#### JOB ITEM:
Search the entries for the word "Style". Copy every line that holds it.

⟨

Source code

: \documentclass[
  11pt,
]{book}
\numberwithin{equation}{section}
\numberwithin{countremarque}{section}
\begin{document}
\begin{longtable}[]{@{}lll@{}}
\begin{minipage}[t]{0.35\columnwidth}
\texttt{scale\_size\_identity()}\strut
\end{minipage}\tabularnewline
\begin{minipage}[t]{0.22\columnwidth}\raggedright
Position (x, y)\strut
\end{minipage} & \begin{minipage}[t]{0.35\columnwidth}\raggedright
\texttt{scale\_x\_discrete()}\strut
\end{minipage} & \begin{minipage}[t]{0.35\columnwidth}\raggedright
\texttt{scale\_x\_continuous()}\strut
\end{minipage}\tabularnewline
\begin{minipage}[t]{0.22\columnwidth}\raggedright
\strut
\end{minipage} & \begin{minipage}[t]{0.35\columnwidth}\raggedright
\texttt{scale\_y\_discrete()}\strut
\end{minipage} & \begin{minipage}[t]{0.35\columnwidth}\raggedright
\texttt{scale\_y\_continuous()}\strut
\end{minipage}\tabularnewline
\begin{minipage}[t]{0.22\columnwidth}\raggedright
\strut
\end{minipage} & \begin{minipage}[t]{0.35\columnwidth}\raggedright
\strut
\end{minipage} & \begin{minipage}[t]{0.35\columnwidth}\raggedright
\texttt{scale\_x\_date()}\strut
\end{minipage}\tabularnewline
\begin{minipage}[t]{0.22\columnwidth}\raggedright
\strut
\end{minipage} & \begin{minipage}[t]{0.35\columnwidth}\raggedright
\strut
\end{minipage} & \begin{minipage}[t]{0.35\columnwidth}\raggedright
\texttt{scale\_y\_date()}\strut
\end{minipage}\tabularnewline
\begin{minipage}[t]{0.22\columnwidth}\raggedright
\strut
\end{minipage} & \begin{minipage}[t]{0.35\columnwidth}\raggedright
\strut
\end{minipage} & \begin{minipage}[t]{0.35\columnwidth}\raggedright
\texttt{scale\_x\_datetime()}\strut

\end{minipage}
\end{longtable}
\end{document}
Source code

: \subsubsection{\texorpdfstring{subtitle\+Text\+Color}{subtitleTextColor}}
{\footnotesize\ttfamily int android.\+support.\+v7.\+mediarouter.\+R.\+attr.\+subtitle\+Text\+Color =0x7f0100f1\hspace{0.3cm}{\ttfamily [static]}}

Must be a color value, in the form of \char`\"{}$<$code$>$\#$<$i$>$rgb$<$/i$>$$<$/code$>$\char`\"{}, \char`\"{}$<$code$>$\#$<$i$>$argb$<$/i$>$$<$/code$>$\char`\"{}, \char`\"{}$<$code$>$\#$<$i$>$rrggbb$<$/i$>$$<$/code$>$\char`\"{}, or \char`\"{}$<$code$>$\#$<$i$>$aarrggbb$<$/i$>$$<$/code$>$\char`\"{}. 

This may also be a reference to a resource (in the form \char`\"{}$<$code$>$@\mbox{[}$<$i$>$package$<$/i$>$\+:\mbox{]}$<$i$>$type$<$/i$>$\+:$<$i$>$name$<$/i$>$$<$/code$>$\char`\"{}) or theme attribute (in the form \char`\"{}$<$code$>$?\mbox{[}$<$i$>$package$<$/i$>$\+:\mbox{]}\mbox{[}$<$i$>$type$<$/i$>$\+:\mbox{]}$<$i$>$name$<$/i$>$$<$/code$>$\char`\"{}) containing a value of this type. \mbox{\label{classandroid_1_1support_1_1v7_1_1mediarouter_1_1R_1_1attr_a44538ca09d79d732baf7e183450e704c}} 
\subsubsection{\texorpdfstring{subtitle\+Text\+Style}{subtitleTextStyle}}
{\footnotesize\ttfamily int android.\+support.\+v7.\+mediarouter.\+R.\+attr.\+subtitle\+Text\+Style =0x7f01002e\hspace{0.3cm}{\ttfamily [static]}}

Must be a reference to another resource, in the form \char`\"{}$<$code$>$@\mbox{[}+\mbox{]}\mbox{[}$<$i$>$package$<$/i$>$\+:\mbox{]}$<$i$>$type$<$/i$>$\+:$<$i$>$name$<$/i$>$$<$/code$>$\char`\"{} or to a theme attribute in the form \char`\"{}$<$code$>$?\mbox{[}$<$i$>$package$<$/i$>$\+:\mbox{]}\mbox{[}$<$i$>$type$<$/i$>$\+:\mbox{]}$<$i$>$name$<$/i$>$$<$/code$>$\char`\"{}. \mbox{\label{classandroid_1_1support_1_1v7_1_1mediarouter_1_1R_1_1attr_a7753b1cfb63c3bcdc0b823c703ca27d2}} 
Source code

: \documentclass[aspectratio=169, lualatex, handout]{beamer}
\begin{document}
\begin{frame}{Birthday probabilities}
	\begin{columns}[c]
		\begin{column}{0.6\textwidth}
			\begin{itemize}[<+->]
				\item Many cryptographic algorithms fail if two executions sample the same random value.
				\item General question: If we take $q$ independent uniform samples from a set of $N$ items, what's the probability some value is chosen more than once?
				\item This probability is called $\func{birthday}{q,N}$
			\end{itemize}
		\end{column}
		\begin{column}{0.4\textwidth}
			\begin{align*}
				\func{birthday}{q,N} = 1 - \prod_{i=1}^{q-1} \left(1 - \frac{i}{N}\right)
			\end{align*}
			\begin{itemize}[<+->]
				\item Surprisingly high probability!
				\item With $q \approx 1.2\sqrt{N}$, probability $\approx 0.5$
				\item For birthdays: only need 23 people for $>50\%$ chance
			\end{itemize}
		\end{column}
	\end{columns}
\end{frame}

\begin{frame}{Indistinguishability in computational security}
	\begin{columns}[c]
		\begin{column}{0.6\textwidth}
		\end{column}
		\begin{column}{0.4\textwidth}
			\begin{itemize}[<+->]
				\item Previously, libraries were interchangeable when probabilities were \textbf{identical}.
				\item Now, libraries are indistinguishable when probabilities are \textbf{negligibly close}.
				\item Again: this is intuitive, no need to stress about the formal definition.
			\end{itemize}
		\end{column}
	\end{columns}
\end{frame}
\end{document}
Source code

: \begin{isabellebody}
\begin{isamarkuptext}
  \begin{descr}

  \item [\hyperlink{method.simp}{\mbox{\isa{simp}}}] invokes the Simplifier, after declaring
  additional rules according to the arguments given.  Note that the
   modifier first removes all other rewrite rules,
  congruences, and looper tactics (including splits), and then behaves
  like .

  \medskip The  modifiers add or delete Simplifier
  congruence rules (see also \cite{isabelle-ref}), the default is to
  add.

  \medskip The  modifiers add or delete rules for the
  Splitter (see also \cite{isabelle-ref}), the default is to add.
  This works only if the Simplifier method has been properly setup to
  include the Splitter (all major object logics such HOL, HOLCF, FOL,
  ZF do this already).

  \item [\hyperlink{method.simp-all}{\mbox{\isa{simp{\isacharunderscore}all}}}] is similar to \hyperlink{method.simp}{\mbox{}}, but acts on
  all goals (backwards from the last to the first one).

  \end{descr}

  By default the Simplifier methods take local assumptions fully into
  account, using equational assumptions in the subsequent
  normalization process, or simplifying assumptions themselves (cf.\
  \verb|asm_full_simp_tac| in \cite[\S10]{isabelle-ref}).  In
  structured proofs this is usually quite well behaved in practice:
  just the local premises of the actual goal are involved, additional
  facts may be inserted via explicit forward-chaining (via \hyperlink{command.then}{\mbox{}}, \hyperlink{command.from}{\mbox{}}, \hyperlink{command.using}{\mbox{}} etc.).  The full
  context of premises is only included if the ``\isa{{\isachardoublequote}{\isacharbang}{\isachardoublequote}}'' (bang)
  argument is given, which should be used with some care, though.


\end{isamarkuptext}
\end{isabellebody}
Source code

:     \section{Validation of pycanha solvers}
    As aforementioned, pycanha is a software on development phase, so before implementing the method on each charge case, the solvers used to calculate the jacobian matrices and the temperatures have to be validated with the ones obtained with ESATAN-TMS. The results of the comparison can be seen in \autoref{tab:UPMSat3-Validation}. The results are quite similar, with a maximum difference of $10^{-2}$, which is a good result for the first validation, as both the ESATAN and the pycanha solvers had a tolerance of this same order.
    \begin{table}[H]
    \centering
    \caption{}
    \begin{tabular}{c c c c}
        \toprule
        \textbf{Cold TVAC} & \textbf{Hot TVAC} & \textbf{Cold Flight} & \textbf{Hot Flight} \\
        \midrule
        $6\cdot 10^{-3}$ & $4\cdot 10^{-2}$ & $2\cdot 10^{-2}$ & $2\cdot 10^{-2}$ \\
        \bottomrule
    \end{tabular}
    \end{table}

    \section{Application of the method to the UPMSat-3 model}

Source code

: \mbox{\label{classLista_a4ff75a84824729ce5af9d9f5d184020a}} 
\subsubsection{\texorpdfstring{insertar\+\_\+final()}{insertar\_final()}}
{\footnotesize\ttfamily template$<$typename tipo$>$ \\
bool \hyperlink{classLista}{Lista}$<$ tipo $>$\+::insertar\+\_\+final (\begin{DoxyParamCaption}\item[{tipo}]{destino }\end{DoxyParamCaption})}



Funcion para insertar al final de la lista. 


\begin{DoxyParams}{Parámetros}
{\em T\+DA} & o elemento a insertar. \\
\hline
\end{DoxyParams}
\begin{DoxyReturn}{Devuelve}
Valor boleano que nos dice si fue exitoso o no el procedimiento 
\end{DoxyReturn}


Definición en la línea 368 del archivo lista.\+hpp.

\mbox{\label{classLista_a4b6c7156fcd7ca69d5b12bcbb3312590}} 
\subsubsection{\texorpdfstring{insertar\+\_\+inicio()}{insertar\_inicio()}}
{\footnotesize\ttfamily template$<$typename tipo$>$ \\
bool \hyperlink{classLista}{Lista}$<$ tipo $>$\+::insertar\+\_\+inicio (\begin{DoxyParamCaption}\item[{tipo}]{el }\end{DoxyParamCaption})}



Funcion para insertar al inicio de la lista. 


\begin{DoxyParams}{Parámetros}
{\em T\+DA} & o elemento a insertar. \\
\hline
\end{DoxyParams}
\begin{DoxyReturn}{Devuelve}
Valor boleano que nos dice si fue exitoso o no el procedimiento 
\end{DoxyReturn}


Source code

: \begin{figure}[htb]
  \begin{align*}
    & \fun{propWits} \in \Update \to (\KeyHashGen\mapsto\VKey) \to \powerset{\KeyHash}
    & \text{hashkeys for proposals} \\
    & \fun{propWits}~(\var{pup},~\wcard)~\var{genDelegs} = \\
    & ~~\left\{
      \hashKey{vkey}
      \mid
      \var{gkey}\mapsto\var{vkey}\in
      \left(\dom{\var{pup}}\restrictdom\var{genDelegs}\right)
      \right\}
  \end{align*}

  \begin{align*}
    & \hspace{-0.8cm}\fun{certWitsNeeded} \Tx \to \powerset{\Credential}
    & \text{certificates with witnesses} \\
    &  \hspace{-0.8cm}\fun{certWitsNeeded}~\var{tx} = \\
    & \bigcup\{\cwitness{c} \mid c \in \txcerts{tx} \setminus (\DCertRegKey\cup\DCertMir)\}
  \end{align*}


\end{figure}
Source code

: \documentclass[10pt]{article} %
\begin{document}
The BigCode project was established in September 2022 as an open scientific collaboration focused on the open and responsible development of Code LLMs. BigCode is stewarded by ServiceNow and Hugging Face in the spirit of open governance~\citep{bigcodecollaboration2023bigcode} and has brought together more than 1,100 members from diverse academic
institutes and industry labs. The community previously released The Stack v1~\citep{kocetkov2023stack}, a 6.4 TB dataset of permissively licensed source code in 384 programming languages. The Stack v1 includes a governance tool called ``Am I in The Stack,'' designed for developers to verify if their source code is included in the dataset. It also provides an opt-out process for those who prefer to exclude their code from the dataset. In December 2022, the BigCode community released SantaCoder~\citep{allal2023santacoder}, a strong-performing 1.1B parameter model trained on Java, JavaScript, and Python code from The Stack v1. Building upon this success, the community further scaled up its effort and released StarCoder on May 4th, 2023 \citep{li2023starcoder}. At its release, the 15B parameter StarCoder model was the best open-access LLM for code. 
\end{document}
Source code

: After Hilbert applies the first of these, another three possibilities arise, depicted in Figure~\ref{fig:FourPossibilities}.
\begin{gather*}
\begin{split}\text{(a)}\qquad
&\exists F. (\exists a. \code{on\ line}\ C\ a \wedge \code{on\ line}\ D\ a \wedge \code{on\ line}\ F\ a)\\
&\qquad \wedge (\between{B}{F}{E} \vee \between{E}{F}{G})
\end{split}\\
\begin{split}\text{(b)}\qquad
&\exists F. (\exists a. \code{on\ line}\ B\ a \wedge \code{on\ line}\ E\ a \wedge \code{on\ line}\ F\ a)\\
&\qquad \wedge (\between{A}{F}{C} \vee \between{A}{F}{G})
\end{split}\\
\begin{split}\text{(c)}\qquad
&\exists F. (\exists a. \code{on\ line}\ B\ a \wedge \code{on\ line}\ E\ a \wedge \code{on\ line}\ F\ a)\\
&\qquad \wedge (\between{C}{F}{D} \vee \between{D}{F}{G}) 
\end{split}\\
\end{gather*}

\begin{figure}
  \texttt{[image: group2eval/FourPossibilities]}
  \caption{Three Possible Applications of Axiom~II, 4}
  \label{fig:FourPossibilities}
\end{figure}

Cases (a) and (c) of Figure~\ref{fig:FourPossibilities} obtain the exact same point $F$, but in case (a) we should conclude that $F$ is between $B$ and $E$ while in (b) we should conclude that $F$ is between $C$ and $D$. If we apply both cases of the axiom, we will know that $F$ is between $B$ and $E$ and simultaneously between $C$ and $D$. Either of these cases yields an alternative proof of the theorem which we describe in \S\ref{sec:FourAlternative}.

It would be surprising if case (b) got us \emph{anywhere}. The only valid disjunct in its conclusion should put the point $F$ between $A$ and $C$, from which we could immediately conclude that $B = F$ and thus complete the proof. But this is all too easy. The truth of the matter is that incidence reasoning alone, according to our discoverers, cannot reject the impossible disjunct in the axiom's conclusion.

⟩

#### RESPONSE BOX:
\subsubsection{\texorpdfstring{subtitle\+Text\+Style}{subtitleTextStyle}}
{\footnotesize\ttfamily int android.\+support.\+v7.\+mediarouter.\+R.\+attr.\+subtitle\+Text\+Style =0x7f01002e\hspace{0.3cm}{\ttfamily [static]}}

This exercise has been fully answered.